From Varinia (Mia Caos), a spoken word artist with a powerful story:
I was introduced to slam poetry when I was fifteen years old through Buddy Wakefield’s “Convenience Store”. I didn’t start writing however, until I was sixteen after a youth slam poetry showcase. Weeks later I performed my first poem at the Mercury Cafe. Heart in throat, I spoke my peace for a room to bare witness to. I write for catharsis. I have a bad habit of overthinking. My mind is a series of tangled Christmas lights that I can’t untangle until I sit fingertips to keystrokes and write them out. That’s what works for me.
My interactions with people, specifically moments, inspired “Some Serious Shit.”

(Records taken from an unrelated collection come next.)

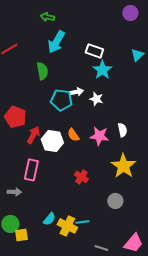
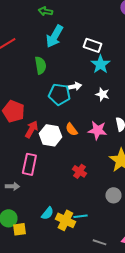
white star: (96, 99) -> (102, 94), moved

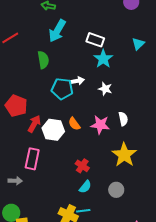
cyan semicircle: (47, 213) -> (85, 187), moved

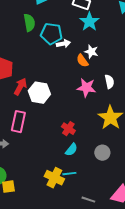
cyan pentagon: (62, 89) -> (51, 34), moved
orange semicircle: (74, 124) -> (82, 61), moved

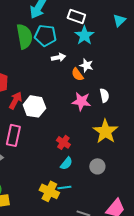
green semicircle: (29, 23) -> (24, 36), size x1.4
cyan pentagon: (51, 34) -> (45, 35), moved

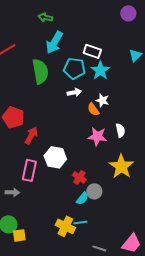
cyan pentagon: (45, 35) -> (74, 68), moved
white hexagon: (34, 106) -> (55, 157), moved
gray circle: (97, 166) -> (94, 191), moved

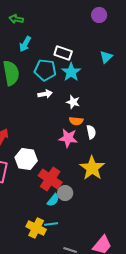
cyan arrow: (54, 42) -> (25, 44), size x0.7
orange semicircle: (93, 109) -> (76, 121), moved, turned -48
red cross: (79, 177) -> (50, 179), size x1.6

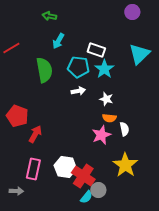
cyan triangle: (106, 57) -> (139, 54), size x1.6
pink star: (68, 138) -> (101, 135), turned -30
white hexagon: (26, 159) -> (65, 167), moved

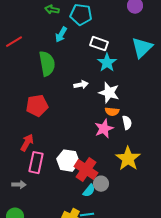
cyan pentagon: (78, 67) -> (81, 15), moved
white star: (106, 99) -> (109, 93), size x1.5
red pentagon: (17, 116) -> (37, 106), moved, turned -30
red arrow: (35, 134) -> (27, 143), moved

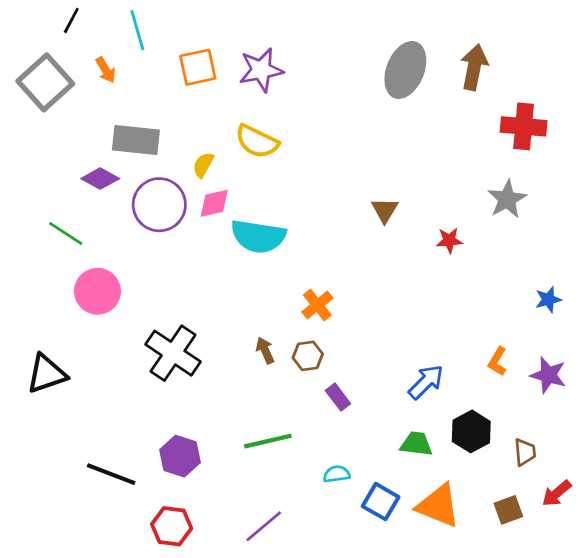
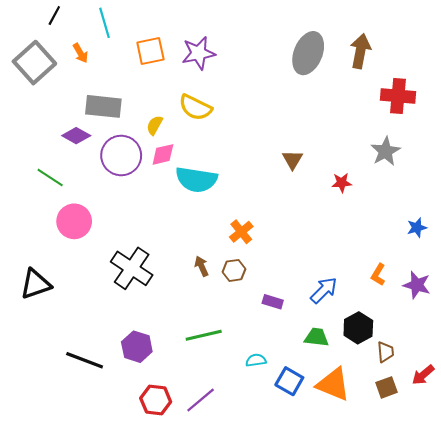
purple rectangle: (338, 397) -> (273, 302), moved, turned -36
brown trapezoid: (525, 452) -> (385, 352), moved
red hexagon: (172, 526) -> (156, 400), moved

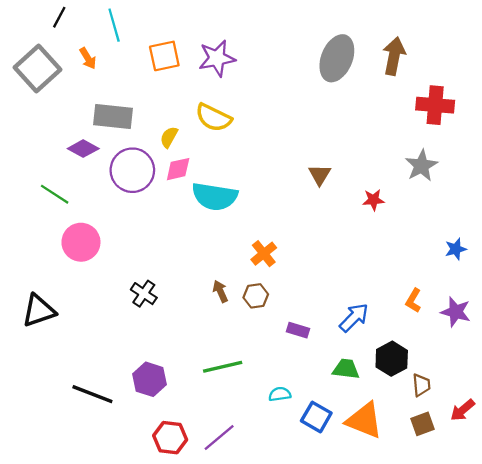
black cross: (132, 268) -> (144, 294), size x0.6

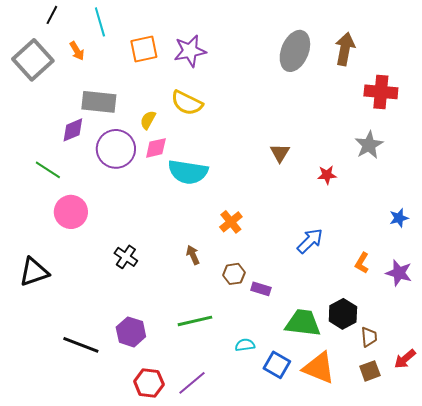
purple diamond: (83, 149) -> (73, 130), turned -52
brown hexagon: (256, 296) -> (234, 274), moved
blue arrow: (354, 318) -> (310, 241), moved
green trapezoid: (346, 369) -> (303, 323), size x1.5

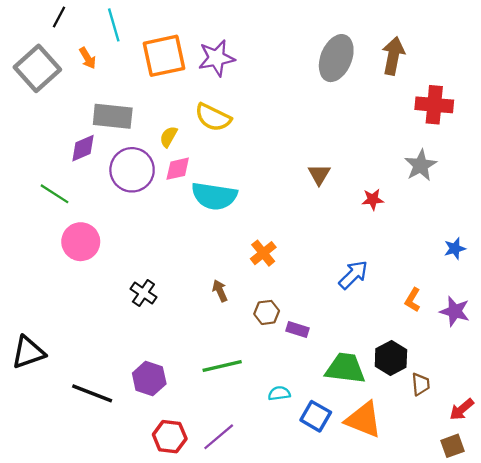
orange square: (144, 49) -> (164, 56), size x1.4
black triangle: (34, 272) -> (28, 352), moved
brown square: (370, 371) -> (453, 446), moved

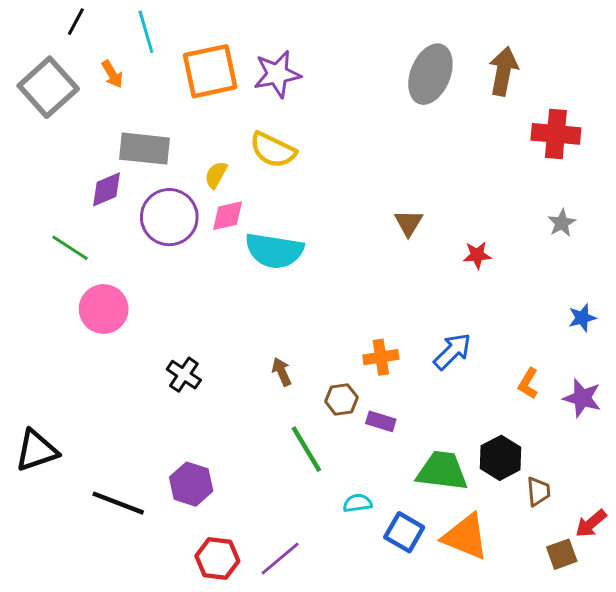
gray star: (421, 165) -> (562, 223), moved, size x0.7
orange cross: (263, 253) -> (381, 357), moved, turned 30
green line: (222, 366) -> (306, 449), moved, turned 72
brown square: (453, 446) -> (562, 554), moved

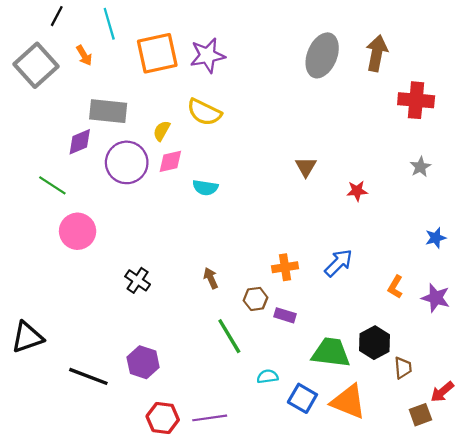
cyan semicircle: (274, 251) -> (205, 188), size x0.6
purple line: (280, 559) -> (210, 418), turned 32

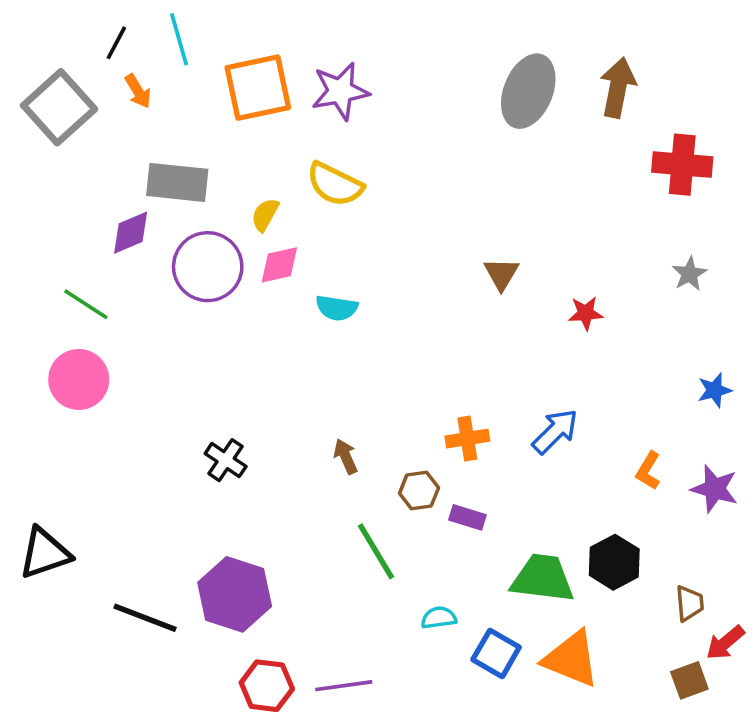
black line: (57, 16) -> (116, 43), moved
pink circle: (78, 231) -> (79, 379), moved
purple hexagon: (143, 362) -> (235, 594), size x1.4
brown trapezoid: (403, 368) -> (689, 603), moved

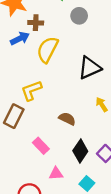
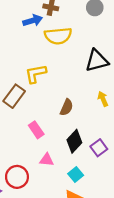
yellow semicircle: (48, 50) -> (58, 36), turned -132
brown semicircle: (67, 119) -> (67, 107), turned 77

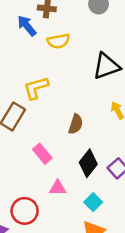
blue arrow: (33, 20) -> (27, 26), turned -108
yellow semicircle: (58, 36) -> (58, 41), size x0.7

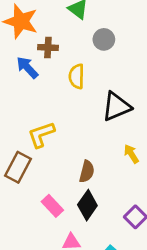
yellow semicircle: (58, 41) -> (77, 76), moved, turned 105
black diamond: (88, 163) -> (87, 205), moved

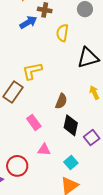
blue arrow: (27, 68) -> (28, 22), turned 96
black diamond: (87, 205) -> (71, 125), moved, turned -30

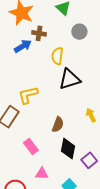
black triangle: (88, 58) -> (70, 79), moved

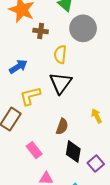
gray circle: (79, 32) -> (83, 28), size x1.6
blue arrow: (23, 46) -> (18, 67), moved
black triangle: (70, 79) -> (61, 83), moved, turned -35

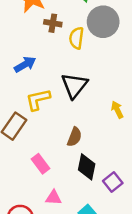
yellow semicircle: (60, 54) -> (76, 38), moved
yellow arrow: (97, 116) -> (117, 110), moved

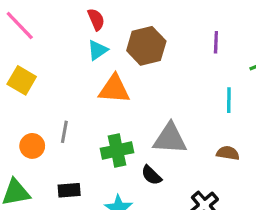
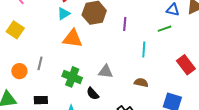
purple line: (216, 42) -> (125, 24), moved
gray triangle: (170, 139) -> (106, 71), size x0.7
green cross: (117, 150) -> (72, 77), turned 30

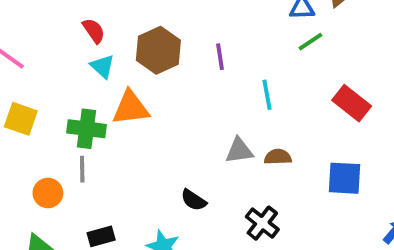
cyan triangle: (64, 14) -> (102, 66), turned -32
green line: (165, 29) -> (310, 42), moved
gray triangle: (106, 71) -> (239, 151), moved
green cross: (72, 77) -> (87, 129), moved

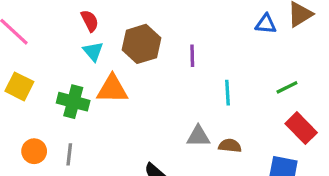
green line: (310, 42) -> (287, 87), moved
red rectangle: (352, 103) -> (301, 128), moved
gray line: (82, 169) -> (69, 154), moved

It’s a self-reflective piece. It’s about me overthinking things to the point that I couldn’t enjoy what was happening in the moment. It’s such an empty feeling to get so caught up in your own head that you throw a wrench in your own ability to just be—especially with someone else. So I sat down and wrote. I untangled the Christmas lights and decided to get out of my own way. It was my catalyst towards my metanoia— (n.) the journey of changing one’s mind, heart, self, or way of life.
metanoia— (n.) the journey of changing one’s mind, heart, self, or way of life.
Now, I want to say that I wrote this poem and I took on that metanoia full throttle and thus I lay before you personal success. I want to say that. But two months after I wrote this poem, I was sexually assaulted. Metanoia was the last thing on my mind. It was the finals week of my Winter Quarter 2013. Nineteen days before my 22nd birthday. I went into survivor mode. I pretended everything was normal. Inside, I wanted to crawl out of myself.
Some days I wanted to run a red light hoping to get side swiped. I wasn’t suicidal. I was ambivalent. I was ambivalent. Was. WAS. Picking up my poetry journal and reading it out loud to a new friend to bare witness to snapshots of catharsis I had scribbled down for the last couple of years gave way for me to part with my ambivalence. Project Ava reached out for collaboration at the perfect time. Words can’t express how much it means to me that I get to relive this poem and share it in a new way. I am so f**king grateful.